With the rise of connected devices, the amount of data generated is growing manifold. While technologies like Big Data, machine learning, and artificial intelligence (AI) help derive meaningful insights, its management remains a challenge. To understand how data from various sources can be managed better, Ankita KS from EFY had an interaction with senior vice president & managing director of NetApp India, Mr. Deepak Visweswaraiah.
Q. According to you, what are the major challenges with connected devices?
A. The major challenge today is the sheer amount of data that is being generated and its management. Even technologies like Big Data and Hadoop are failing to process huge amounts of data. Secondly, it takes a lot of bandwidth and connectivity to process and move data from one location to another – making the whole process an expensive affair. So, an ideal way of dealing with this challenge would be to take the computing solutions to wherever the data resides, which again poses another set of challenges from a solution provider’s perspective.
Q. How different is the storage market in India compared to the global market?
A. The Indian storage market is growing constantly even though it does not have a legacy like other countries. This facilitates faster adoption of technologies and leapfrogging to different environments. The size of the Indian market is a bit smaller when compared to China or Australia, but we see quicker adoption of technologies here. There is also a talent problem in India, but it is improving with the initiatives that the government has come up with. With the advent of smart devices and wireless technology, we can reach the remote corners of the country where there was no connectivity earlier, to deliver solutions especially in healthcare, education and other sectors.

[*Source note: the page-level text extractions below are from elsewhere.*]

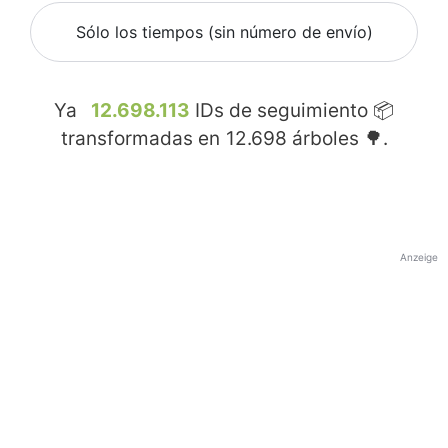
Sólo los tiempos (sin número de envío)
Ya
12.698.113
IDs de seguimiento 📦
transformadas en
12.698
árboles 🌳.
Anzeige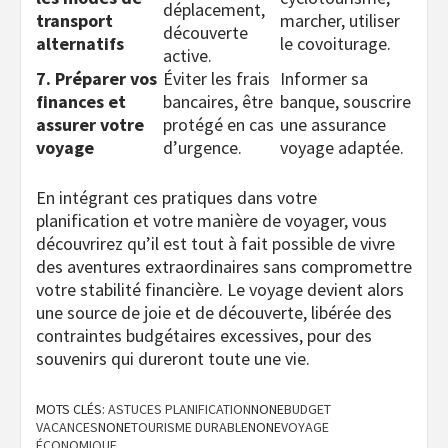
déplacement,
transport
marcher, utiliser
découverte
alternatifs
le covoiturage.
active.
7. Préparer vos
Éviter les frais
Informer sa
finances et
bancaires, être
banque, souscrire
assurer votre
protégé en cas
une assurance
voyage
d’urgence.
voyage adaptée.
En intégrant ces pratiques dans votre
planification et votre manière de voyager, vous
découvrirez qu’il est tout à fait possible de vivre
des aventures extraordinaires sans compromettre
votre stabilité financière. Le voyage devient alors
une source de joie et de découverte, libérée des
contraintes budgétaires excessives, pour des
souvenirs qui dureront toute une vie.
MOTS CLÉS:
ASTUCES PLANIFICATION
NONE
BUDGET
VACANCES
NONE
TOURISME DURABLE
NONE
VOYAGE
ÉCONOMIQUE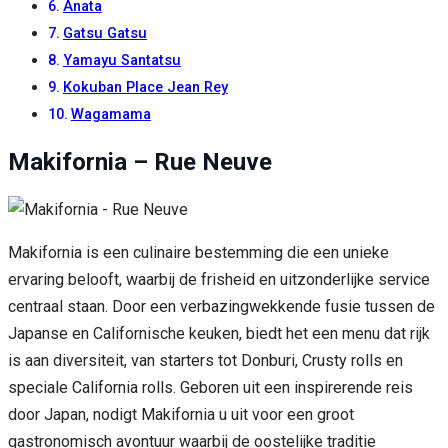
Anata
Gatsu Gatsu
Yamayu Santatsu
Kokuban Place Jean Rey
Wagamama
Makifornia – Rue Neuve
Makifornia is een culinaire bestemming die een unieke
ervaring belooft, waarbij de frisheid en uitzonderlijke service
centraal staan. Door een verbazingwekkende fusie tussen de
Japanse en Californische keuken, biedt het een menu dat rijk
is aan diversiteit, van starters tot Donburi, Crusty rolls en
speciale California rolls. Geboren uit een inspirerende reis
door Japan, nodigt Makifornia u uit voor een groot
gastronomisch avontuur waarbij de oostelijke traditie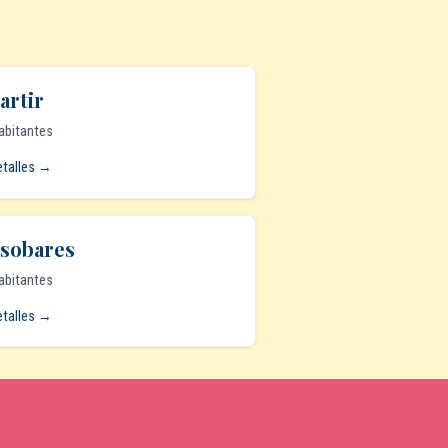
artir
abitantes
etalles →
sobares
abitantes
etalles →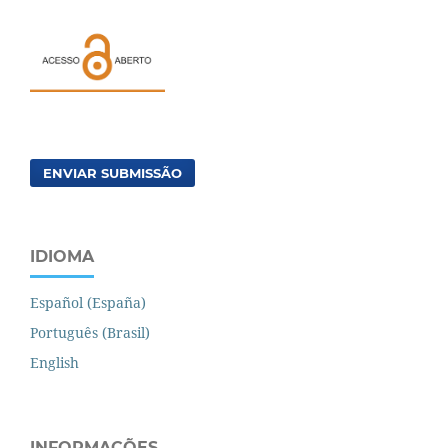
ENVIAR SUBMISSÃO
IDIOMA
Español (España)
Português (Brasil)
English
INFORMAÇÕES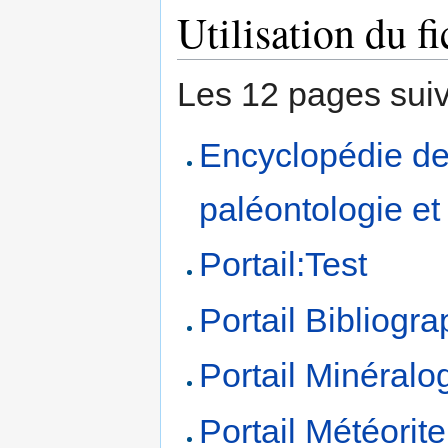
Utilisation du fi
Les 12 pages suiva
Encyclopédie de
paléontologie e
Portail:Test
Portail Bibliogra
Portail Minéralo
Portail Météorite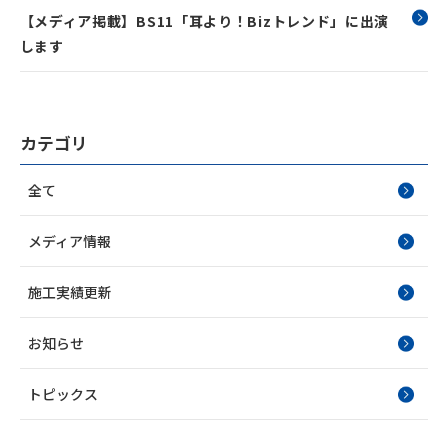
【メディア掲載】BS11「耳より！Bizトレンド」に出演
します
カテゴリ
全て
メディア情報
施工実績更新
お知らせ
トピックス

Q. What exactly is Digital Transformation? How is NetApp helping in this transformation?
A. Digital Transformation has various definitions. From a Government’s point of view, it could be about moving all the records from papers to storable and secured digital format for various use cases and retrievals. From an organisation’s point of view, it could be about changing the way they make decisions with the help of data. We do provide solutions and services to help all segments. For example, each of our installed device, sends data back to us regarding its health, performance, processing etc. We monitor the data parameters on a real-time basis and automatically provide replacement if we see any anomalies in the functioning of the device. Thus, customers do not have to worry about the product or its functioning.
Q. Could you brief us about NetApp’s private storage?
A. NetApp’s private storage offering is a unique one. If a customer doesn’t want to put their data on the cloud but requires the elasticity and benefits of it, they can use the NetApp infrastructure. It not only stores the data close to the cloud but also the customer will own the data and infrastructure with complete control. Additionally, this infrastructure can be connected to Azure or AWS to further enhance flexibility.
Q. I also read that NetApp has partnered with Ducati to help the latter boost performance of the bikes, how exactly does this happen?
A. As a rider races or practices, our servers collect real-time data pertaining to the overall performance of the bike, including the number of turns made and the pattern of ride. We provide them with the capability to store and manage this data from an infrastructure point of view. Our flash technology facilitates faster access of data thereby enabling proper and timely analysis to boost the overall performance of the bike.
Q. How do you ensure that your solutions and products are secure?
A. Today success is all about agility, that is, the ability to quickly develop, test and produce, but security is something that many miss out to consider. When we build products at NetApp, we consider security from the bottom-level. Because at the end of the day, data resides on our devices and we must make sure that the products are secure. It’s a part of our development life cycle to test the security, make sure that all the public vulnerabilities are taken into consideration and discrepancies, if any, are resolved immediately.
Q. What is your advice to developers and engineers who are building new products?
A. Firstly, one needs to understand that it is all about identifying and building the right solutions for your customers. If you are trying to solve a problem, do that very well and make sure it meets all the requirements. The second thing is to do few things very well. It’s not about doing ten things imperfectly, but doing two things perfectly, that counts. Thirdly, unlearn and learn – the technologies change at an incredibly fast pace, so keeping up and learning what is new and how to implement it for various use cases, is critical.